A rationale for conducting the re-assessments was to determine whether the training and institutional re-orientation needed to remain designated as Baby-Friendly was being sustained and that it translated into improved practices. We expected that the findings from the assessment in the Accra Metropolis would serve as a gauge for BFHI performance elsewhere in Ghana, where the facilities are less endowed with often less skilled capacity. Our finding that none of the six designated facilities in the Accra Metropolis was adherent to the Ten Steps to successful breastfeeding was surprising. It suggested that the adherence to the Ten Steps in designated facilities outside Accra may be even poorer than observed in Accra. In addition to these six facilities which have performed poorly on the Ten Steps, all the other designated maternity facilities which have not been re-assessed continue to be advertised as Baby-Friendly with potential adverse implications for infant breastfeeding promotion; elsewhere, the designation will have been lost until they meet the BFHI standards [15, 16].
None of the facilities was compliant with Steps One and Two. This was despite the fact that a written policy on the BFHI existed in all the facilities. The deficiency, however was that the existing policies did not communicate all the Ten Steps to successful breastfeeding, except in one facility. Also, in four of the facilities, although the policy was available, it was not displayed at relevant places for the benefit of staff and clients. Concerning Step Two, lack of funds was given by the hospital management as the reason for failing to utilize the existing training guide to build the capacity of the clinical staff on the Code and the Ten Steps. This excuse may be because in Ghana, it is not uncommon for staff working in public institutions to receive training outside the workplace setting and also to earn extra income (often paid by external organizations providing the training) for participating in a training program. Thus staff are less motivated to participate in training that is not linked with extra income.

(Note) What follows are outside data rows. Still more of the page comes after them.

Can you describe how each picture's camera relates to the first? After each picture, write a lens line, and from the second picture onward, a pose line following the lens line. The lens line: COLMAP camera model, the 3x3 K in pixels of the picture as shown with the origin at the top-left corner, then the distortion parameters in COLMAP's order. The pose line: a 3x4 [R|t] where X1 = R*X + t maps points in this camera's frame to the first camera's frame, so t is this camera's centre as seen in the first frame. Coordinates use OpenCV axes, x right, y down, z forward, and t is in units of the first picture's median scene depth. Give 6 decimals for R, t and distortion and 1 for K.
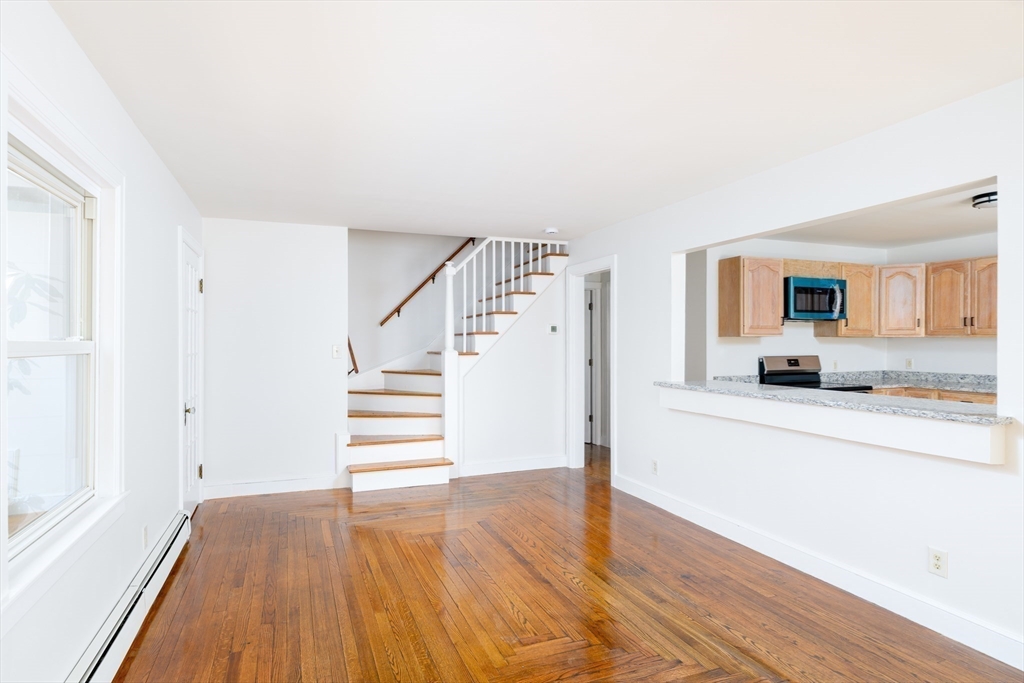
lens RADIAL K [[563.2, 0, 511.4], [0, 563.2, 343.0], [0, 0, 1]] dist [0.003656, -0.000049]
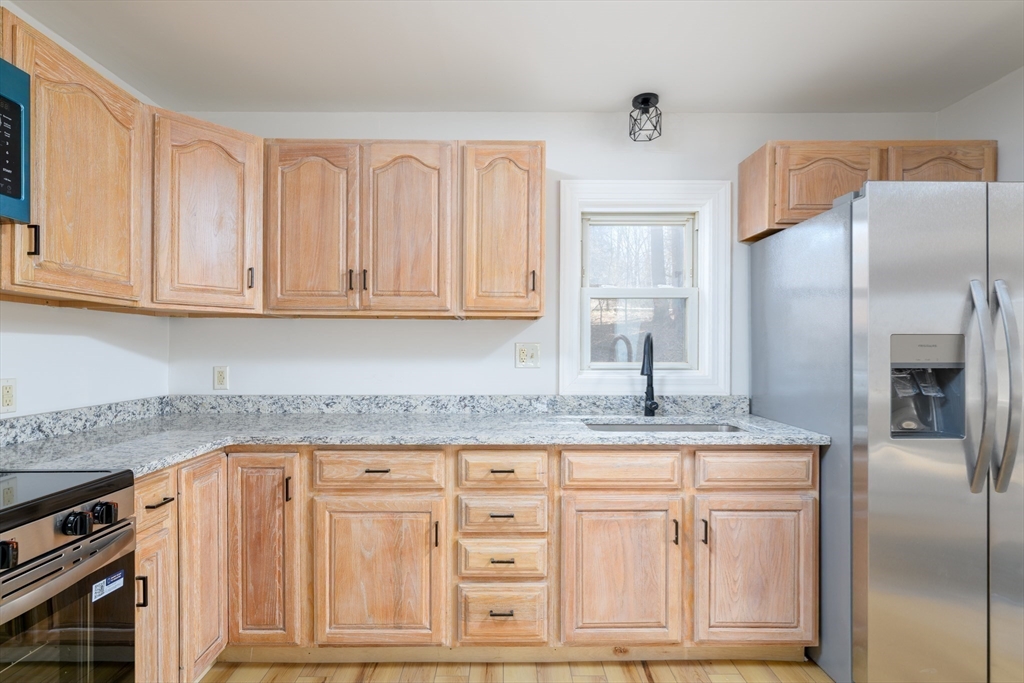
lens RADIAL K [[516.1, 0, 506.1], [0, 516.1, 350.8], [0, 0, 1]] dist [0.000396, 0.000097]
pose [[0.370033, 0.000772, 0.929018, 0.447887], [0.000799, 0.999999, -0.001149, 0.017742], [-0.929018, 0.001168, 0.370032, 0.697578]]
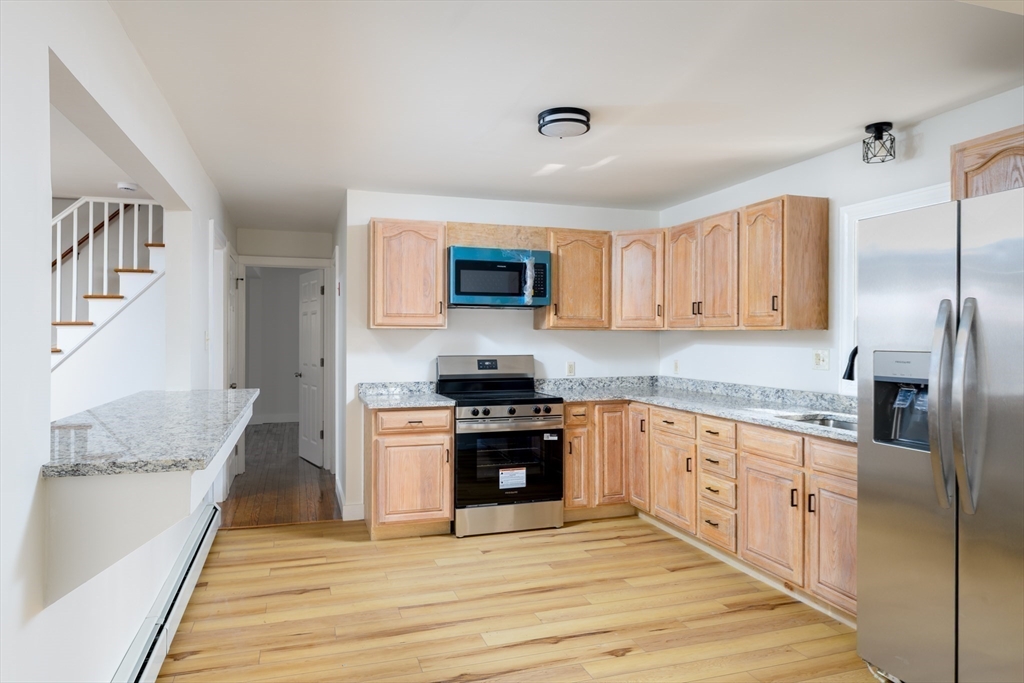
lens RADIAL K [[651.8, 0, 508.0], [0, 651.8, 337.2], [0, 0, 1]] dist [0.018777, -0.000350]
pose [[0.997650, 0.002827, -0.068464, 0.593093], [-0.002957, 0.999994, -0.001787, 0.000718], [0.068459, 0.001985, 0.997652, 0.156867]]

There was also low adherence with Steps Three, Four, Five and Eight. This is not surprising since the clinical staff were not adequately prepared through training to support mothers to practice appropriate feeding in the immediate postpartum period. Poor knowledge and skills of clinical staff to support women in breastfeeding is not a surprising finding as reported by Okolo and Ogbonna in Nigeria [17]. Also, the finding that Step Seven was adhered to by all facilities is aided by space constraints in most hospitals, thus facilitating the keeping of infants with their mothers.
A similar pattern was observed for adherence to the Code on marketing of breast milk substitutes. Our findings show that there was low adherence with the Code in the six maternity facilities. Even more disturbing is the finding that the health staff had poor knowledge on the reasons for not permitting distribution of free formula samples. Two key implications are drawn from this finding of poor adherence to the BFHI standards. Firstly, many mothers who deliver their babies at designated Baby-Friendly facilities may be missing the opportunity to receive adequate support to breastfeed appropriately. Secondly, the low adherence may partly explain the low rates of timely breastfeeding initiation in Ghana [18, 19].
The literature on BFHI has only a few published reports on facility re-assessments. In Brazil, Maura de Araujo and Schmitz [20] have reported that out of 172 designated hospitals reassessed, 82% were fully compliant to all the steps. In their study, the steps that had the lowest compliance were steps two and three, bearing similarity to our findings. Earlier in 1999, Dodgson et al., had reported low compliance with the Ten Steps in 95 Minnesota Hospitals in the early stages of implementing BFHI [21]. In the African context, however, no published reports on BFHI re-assessments were identified in our search of the literature. Perhaps, this is the first reported study on re-assessment of BFHI in the sub-Saharan Africa region.
The facility staff attributed the high rate of non-adherence to both the Ten Steps and the Code to multiple reasons including high trained staff attrition, inadequate in-service training for new staff, high client-staff ratios, and inadequate support for regional and national program monitoring. Beyond these barriers, there is also lack of strong leadership and sustained program planning to allow integration of BFHI into existing health system structures. As a result, only a few trained national assessors have the mandate to go round the entire nation to perform supportive monitoring as well as assessments and training for designation. Since the assessors carry out these activities in addition to their primary duties, both facility designation and monitoring is often left unattended to. In the future, the Ghana Health services and the Ministry of health should consider decentralizing the assessment procedure in order to remove bottlenecks in mobilizing assessors across the country.
It is important to recognize that re-assessment of designated Baby-Friendly facilities is recommended at least every three years [9]. In Ghana, however, re-assessment has not been implemented routinely. Rather, there is periodic supportive monitoring that is carried out by a National team of trained assessors. The frequency of supportive monitoring is, however, infrequent due to inadequate funding of the BFHI program. As a result, only a few of the designated facilities benefit from monitoring visits by the assessors each year.
The findings of this study should be interpreted also within the context that the re-assessment tools utilized were the revised versions of the tools that were used to designate the facilities. There are key differences that have been identified between the original assessment tools and the revised version. It is possible, therefore, that if the original tools had been used, different levels of compliance may have been observed. Nevertheless, the findings based on the revised tools reflect current expectations of the BFHI program and should serve as basis for interpreting future re-assessments.